**PROBLEMAS E TAREFAS**
- A) De acordo com o texto sobre a pediatria no SUS-DF, por que se espera que a gestão pública se prepare entre março e julho? Responda em uma a três frases.
- B) Reescreva em forma de lista o parágrafo do texto sobre a pediatria no SUS-DF que começa com "Contudo, ano após ano", mantendo seus fatos principais.
- C) Atualize o trecho do texto sobre a pediatria no SUS-DF entre "Mas, importante: isso" e "posse da função.", inclusive, trocando "Secretaria de Saúde" por "SES-DF".

“A situação está caótica. Se pudesse copiar e colar… São mais de 25 anos assim”. Este é o desabafo de uma médica pediatra da rede pública do Distrito Federal. A situação da pediatra no Sistema Único de Saúde (SUS-DF) não muda, continua a mesma de janeiro deste ano, quando publiquei artigo sobre o assunto. No texto, já denunciava o caos na área, com superlotação das emergências diante das doenças sazonais – que tiveram o ritmo bagunçado pela pandemia.
Há um mês, voltei a cobrar ações efetivas para o problema. Agora, no entanto, o que já estava ruim ficou pior. Com a chegada do outono, o que acontece entre os meses de março e abril, é sabido que o número de doenças respiratórias aumenta entre bebês e crianças. E isso ocorre até o inverno, em julho. Nesses cinco meses, o que se espera da gestão pública é que haja um preparo para a alta nos atendimentos pediátricos.
Contudo, ano após ano, o que se vê são medidas paliativas, que não resolvem o problema de fato. A rede pública de Saúde do DF precisa, urgentemente, de mais pediatras. Mas, não com contratações temporárias ou salários absolutamente incompatíveis com o cargo. É preciso levar essa demanda a sério. Hoje, para ter uma dimensão do problema, dados do InfoSaúde (SES-DF), apontam a existência de apenas 467 pediatras na rede pública – incluídos 38 médicos pediatras cedidos ao IGESDF e ao HCB.
Mas, importante: isso não significa que não há pediatras suficientes no DF. Segundo o CRM-DF, são 1.644 com registro ativo. Hoje, o DF possui uma população de mais de 606 mil pessoas com idade até 14 anos. É alarmante. Isso significa que há apenas um pediatra na rede pública de Saúde para cada 1.303 crianças. Ou seja, não tem pediatra. Não há como atender toda a demanda. E mais: além da falta de médicos, temos que contar (ou subtrair da atenção à saúde) com a falta de insumos, remédios, materiais e leitos.
No último concurso anunciado pela Secretaria de Saúde, em 2022, apenas 32 pediatras foram nomeados (o que não significa que assumiram os cargos). Esse número, obviamente, não recompõe a força de trabalho que falta na pediatria. E, com os salários e condições de trabalho atuais da rede pública, é muito provável que esses médicos não tenham tomando posse da função.

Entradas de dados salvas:
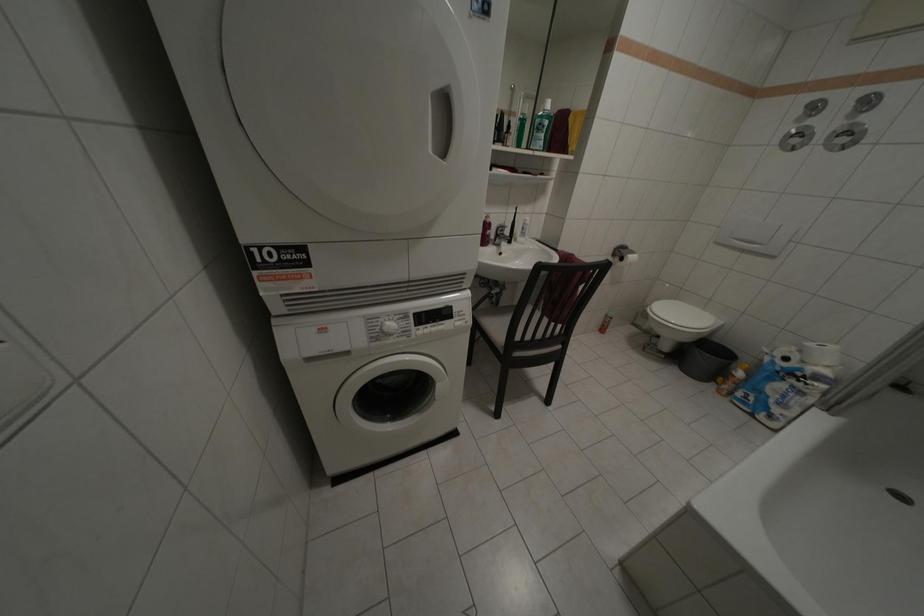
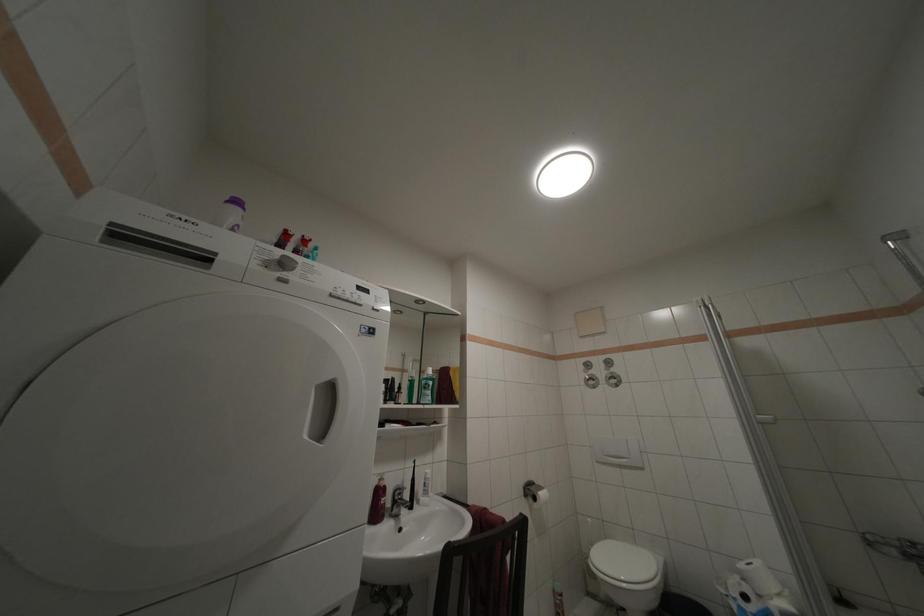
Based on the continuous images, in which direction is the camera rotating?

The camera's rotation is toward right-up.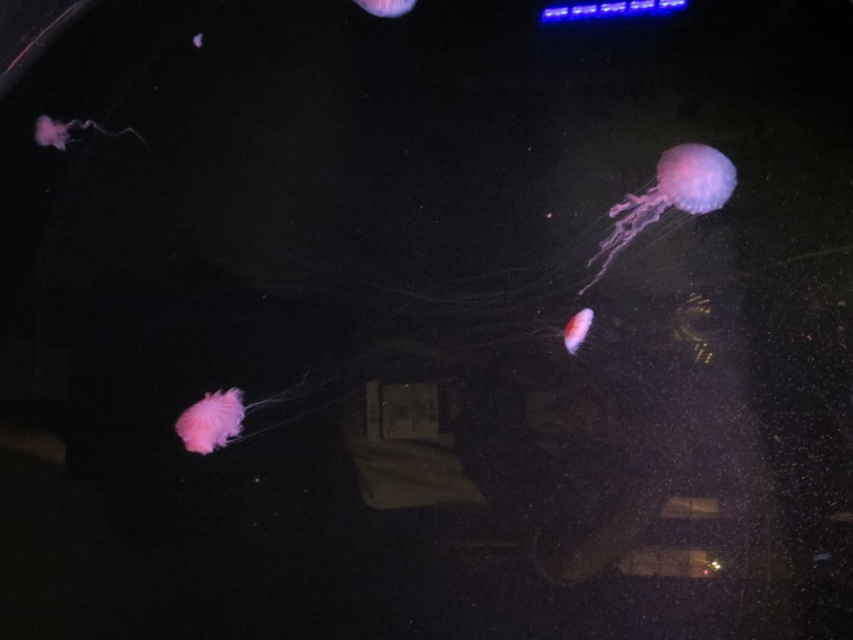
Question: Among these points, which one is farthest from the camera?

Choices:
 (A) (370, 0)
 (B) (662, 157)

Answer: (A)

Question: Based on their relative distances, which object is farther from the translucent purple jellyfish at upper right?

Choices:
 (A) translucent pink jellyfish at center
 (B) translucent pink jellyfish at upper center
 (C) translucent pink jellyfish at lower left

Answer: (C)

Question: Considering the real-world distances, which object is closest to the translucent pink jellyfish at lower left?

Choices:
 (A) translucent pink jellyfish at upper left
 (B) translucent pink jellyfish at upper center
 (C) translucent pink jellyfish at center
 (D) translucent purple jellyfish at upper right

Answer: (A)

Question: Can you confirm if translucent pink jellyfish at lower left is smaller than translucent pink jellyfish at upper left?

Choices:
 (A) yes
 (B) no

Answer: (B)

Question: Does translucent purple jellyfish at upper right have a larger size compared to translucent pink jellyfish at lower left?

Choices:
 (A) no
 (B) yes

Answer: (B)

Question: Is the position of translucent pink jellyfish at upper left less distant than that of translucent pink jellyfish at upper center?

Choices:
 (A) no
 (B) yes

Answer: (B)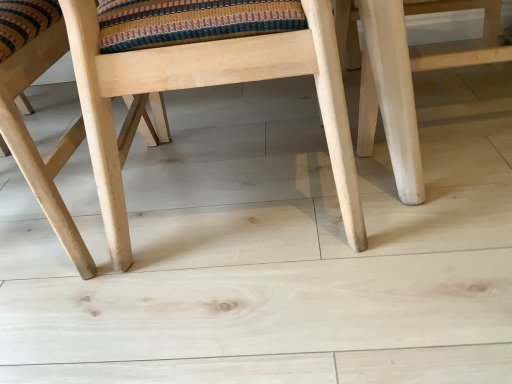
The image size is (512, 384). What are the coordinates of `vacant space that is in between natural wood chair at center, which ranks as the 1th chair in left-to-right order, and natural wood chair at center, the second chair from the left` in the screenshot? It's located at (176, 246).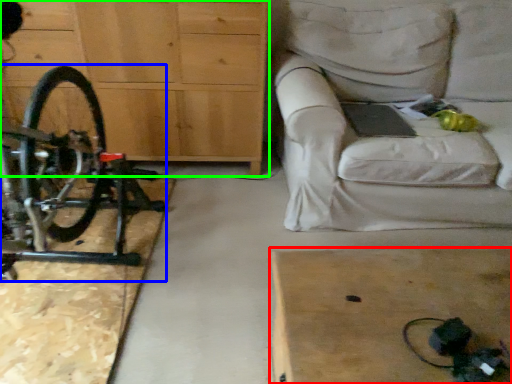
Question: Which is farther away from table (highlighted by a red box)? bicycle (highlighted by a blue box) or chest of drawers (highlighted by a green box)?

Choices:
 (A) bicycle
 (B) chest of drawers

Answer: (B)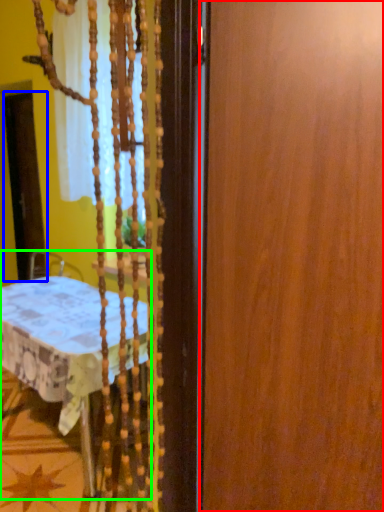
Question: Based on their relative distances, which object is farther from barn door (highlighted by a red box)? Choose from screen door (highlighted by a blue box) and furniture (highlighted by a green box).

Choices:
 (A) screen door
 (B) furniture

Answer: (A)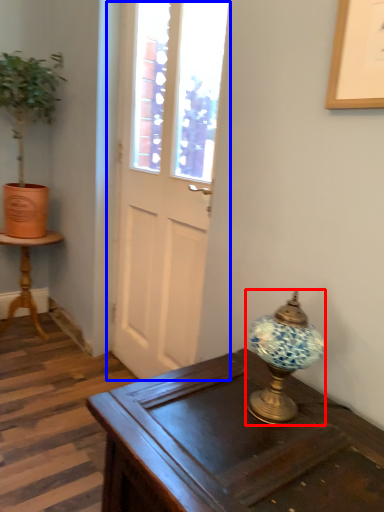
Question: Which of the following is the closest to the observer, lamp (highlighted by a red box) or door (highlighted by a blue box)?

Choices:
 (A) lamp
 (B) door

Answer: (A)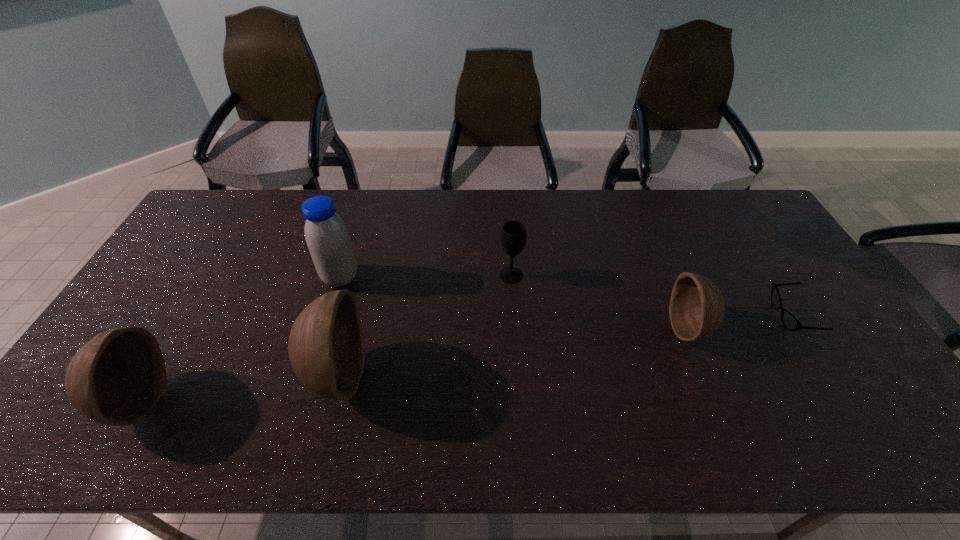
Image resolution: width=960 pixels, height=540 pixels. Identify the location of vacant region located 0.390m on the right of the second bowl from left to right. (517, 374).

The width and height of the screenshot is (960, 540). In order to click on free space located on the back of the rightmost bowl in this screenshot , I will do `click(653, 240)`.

**RESPOSTAS ESCRITAS**
- A) Porque, com a chegada do outono, entre março e abril, o número de doenças respiratórias aumenta entre bebês e crianças, e isso continua até o inverno, em julho. Por isso, espera-se um preparo para a alta nos atendimentos pediátricos nesses cinco meses.

- B)
- Ano após ano, só se veem medidas paliativas, que não resolvem o problema de fato.
- A rede pública de Saúde do DF precisa urgentemente de mais pediatras, mas não por meio de contratações temporárias nem com salários incompatíveis com o cargo.
- A demanda precisa ser levada a sério.
- Segundo o InfoSaúde (SES-DF), há apenas 467 pediatras na rede pública, incluídos 38 cedidos ao IGESDF e ao HCB.

- C)
Mas, importante: isso não significa que não há pediatras suficientes no DF. Segundo o CRM-DF, são 1.644 com registro ativo. Hoje, o DF possui uma população de mais de 606 mil pessoas com idade até 14 anos. É alarmante. Isso significa que há apenas um pediatra na rede pública de Saúde para cada 1.303 crianças. Ou seja, não tem pediatra. Não há como atender toda a demanda. E mais: além da falta de médicos, temos que contar (ou subtrair da atenção à saúde) com a falta de insumos, remédios, materiais e leitos.
No último concurso anunciado pela SES-DF, em 2022, apenas 32 pediatras foram nomeados (o que não significa que assumiram os cargos). Esse número, obviamente, não recompõe a força de trabalho que falta na pediatria. E, com os salários e condições de trabalho atuais da rede pública, é muito provável que esses médicos não tenham tomando posse da função.